Pandemia koronawirusa spowodowała pojawienie się zmian w piłkarskich rozgrywkach w postaci między innymi zwiększenia liczby zmian z trzech do pięciu czy też liczebności kadr narodowych, biorących udział w EURO 2020, z 23 do 26 piłkarzy.
Pierwszy z tych przepisów zyskał duże grono zwolenników i dlatego został utrzymany na stałe. Z kolei drugi pozostawał czasowo w mocy, co pokazały rozgrywane w środku sezonu Mistrzostwa Świata w 2022 roku w Katarze.
Po tej imprezie wszystko miało wrócić do normy, czyli przy okazji nadchodzącego EURO 2024 każdy z selekcjonerów miał otrzymać możliwość powołania 23 zawodników.
Problem jednak w tym, że większość z nich przyzwyczaiła się już do większego komfortu w postaci posiadania do dyspozycji trzech dodatkowych graczy. Dlatego domaga się zachowania prawa do zaproszenia 26 graczy do udziału w niemieckim turnieju.
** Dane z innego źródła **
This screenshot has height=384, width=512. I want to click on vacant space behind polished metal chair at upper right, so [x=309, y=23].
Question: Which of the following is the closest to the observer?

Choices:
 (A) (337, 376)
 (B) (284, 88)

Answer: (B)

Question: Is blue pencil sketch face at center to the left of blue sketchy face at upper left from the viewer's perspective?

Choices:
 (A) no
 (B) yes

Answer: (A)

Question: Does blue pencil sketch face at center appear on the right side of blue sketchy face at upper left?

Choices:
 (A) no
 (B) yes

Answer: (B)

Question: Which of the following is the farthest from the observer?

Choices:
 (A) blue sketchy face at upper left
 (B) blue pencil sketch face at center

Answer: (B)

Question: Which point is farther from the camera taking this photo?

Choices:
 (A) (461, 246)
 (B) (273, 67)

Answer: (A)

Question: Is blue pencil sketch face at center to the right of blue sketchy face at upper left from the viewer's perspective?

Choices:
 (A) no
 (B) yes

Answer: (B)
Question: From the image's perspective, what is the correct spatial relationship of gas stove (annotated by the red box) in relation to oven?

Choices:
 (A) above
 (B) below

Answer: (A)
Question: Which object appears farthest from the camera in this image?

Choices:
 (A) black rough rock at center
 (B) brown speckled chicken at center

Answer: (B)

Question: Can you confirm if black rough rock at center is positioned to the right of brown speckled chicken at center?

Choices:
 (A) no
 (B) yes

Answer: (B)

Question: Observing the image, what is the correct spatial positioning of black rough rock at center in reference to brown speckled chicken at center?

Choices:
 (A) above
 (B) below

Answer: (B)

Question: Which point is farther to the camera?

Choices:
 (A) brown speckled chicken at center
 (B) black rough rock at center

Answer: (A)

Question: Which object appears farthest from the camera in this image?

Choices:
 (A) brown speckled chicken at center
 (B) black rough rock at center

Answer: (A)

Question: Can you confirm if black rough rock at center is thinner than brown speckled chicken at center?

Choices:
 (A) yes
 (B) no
8 kwietnia odbędą się warsztaty z udziałem uczestników Mistrzostw Europy i w ich trakcie szkoleniowcy wyrażą na forum opinię na ten temat. Następnie UEFA rozważy propozycję i podejmie decyzję, o czym zapewnił rzecznik piłkarskiej centrali na Starym Kontynencie.
Trudno przypuszczać, żeby którykolwiek z trenerów sprzeciwił się opcji umieszczenia w kadrze dodatkowych trzech zawodników.